Friday, March 16, 2012

Valor

“Fields of valor and victory
White crosses that bear no name
Each one gave their life to history
A young boy in an old man’s game.”
Force Titan

Sheriff Roy Dominguez and I finished proofreading the “Valor” manuscript, and I Fed Exed it to Nancy at IU Press. We can’t wait to see the book. The Sheriff gave me free passes to his Spring Fundraiser in connection with his race for Lake County commissioner. I sent two of them to George and Bette Roberts.

Lunchtime reading was a Traces article by Rachel Roberts about the Auburn (IN) Rubber Company, which started out manufacturing automobile tires before making toy rubber figurines of soldiers, race cars and drivers, utility trucks, farm animals and pets. After being in northeast Indiana for a half-century the company was lured into moving to New Mexico and went bankrupt 12 years later. The article mentions that Ben Franklin Five and Dime stores that once were a Hoosier town fixture, and I shopped at their Glen Park and Portage outlets. They were forerunners to the modern dollar store.

Fourteen years ago Dave and Angie got married in the aftermath of a blizzard that left us without electricity for eight days. What a contrast with the record 85-degree temperature that has IUN’s lilies in full bloom.

A pit bull attacked bowling teammate Frank’s dog while he was walking it, causing injuries that required a hundred stitches. A woman had two pit bulls on a leash but couldn’t control them. Pit bulls are a menace and should be banned. Even with a good owner, they are so strong they threaten people and pets alike.

IUN’s Home Page features an article about Chris Young’s research into a Chicago monument honoring Revolutionary War heroes George Washington, Robert Morris, and Haym Salomon.

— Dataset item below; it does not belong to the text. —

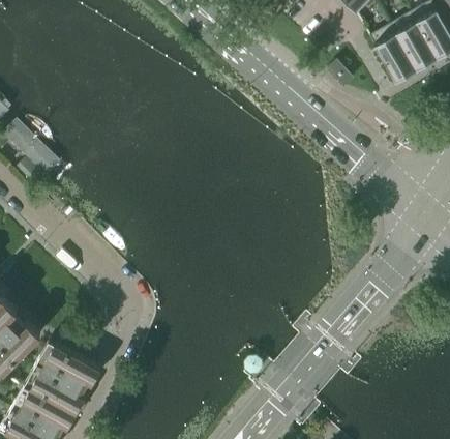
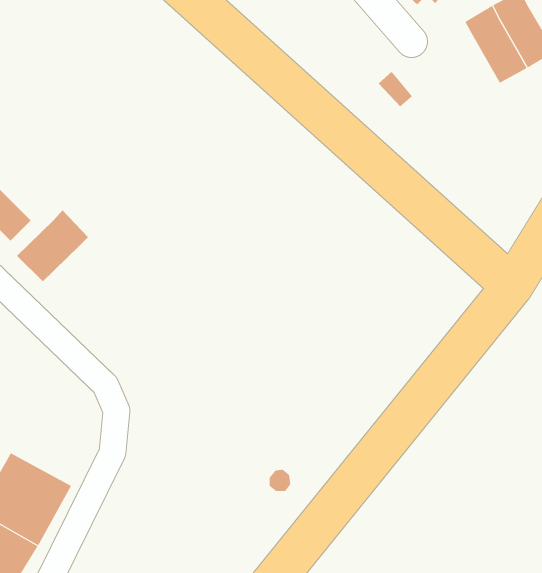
building: [367,23,415,80] -> none
building: none -> [16,209,89,282]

As he wrote in the American Jewish Archives Journal, the statue was meant to be a symbol of unity, both between civilians and the military but also among different ethnic groups. Chris is on a roll, having just been made a member of FACET during his tenure year.

In his diary satirist H.L. Mencken wrote of dining in 1933 with the Fitzgeralds. He noted: “Zelda is palpably only half sane. She occupies herself largely in painting, and her paintings are full of grotesque exaggerations and fantastic ideas. Scott has been trying for six years to write a novel, but it remains unfinished.”

I played phone tag with Dr. Bill Marshall, actor William Marshall’s cousin, who knew him well when they were kids. He seems eager to talk with me and pleased that I’m working on an article about him.

Amazon sent me, compliments of the author, a copy of Carson Cunningham’s “Underbelly Hoops: Adventures in the CBA – A.K.A. The Crazy Basketball Association.” It’s a memoir about playing for the Rockford Lightning in the now defunct Continental basketball Association. It looks fantastic, candid, funny, and well-written. Carson has a PhD in History and is working on an MBA, and I’d love if he were an IUN faculty member. Carson grew up playing hoops in Ogden Dunes with older kids, including Phil and Dave, and went on to star at Andrean and Purdue.

Attorney Michael Katz visited the Archives with some materials, including a pennant from the Fiftieth anniversary celebration and an audiotape of a 1958 Horace Mann football pep rally that had been carried live on WWCA. The son of Gary mayor A. Martin Katz had a very firm handshake. Years ago, I interviewed his dad, who said he’d tap me on the knee when he wanted me to turn of the tape recorder. He did it so often I just decided to keep it off – not that what he told me was all that controversial.

I managed to stay up until 11 Thursday to watch IU, led by guard Jordan Hulls, defeat New Mexico State. Next they’ll face VCU, last year’s Cinderella team coached by Shaka Smart (great name), no relation to Keith Smart, coach of the Sacramento Kings, whose shot gave IU its last national championship against Syracuse. Friday was a day of upsets as fifteenth seeds Lehigh and Norfolk State knocked Missouri and Duke out of the tournament.

My candidate for worst movie of the year so far is Eddie Murphy’s “A Thousand Words” which I endured for 20 minutes before switching to “21 Jump Street,” a forgettable Jonah Hill comedy that featured boring chase scenes and tepid high school party scenes compared to “Project X.” Reviewers were kinder to “Jump Street” than it deserved. Roger Ebert claimed it wasn’t “half-bad.” Trust me, it was.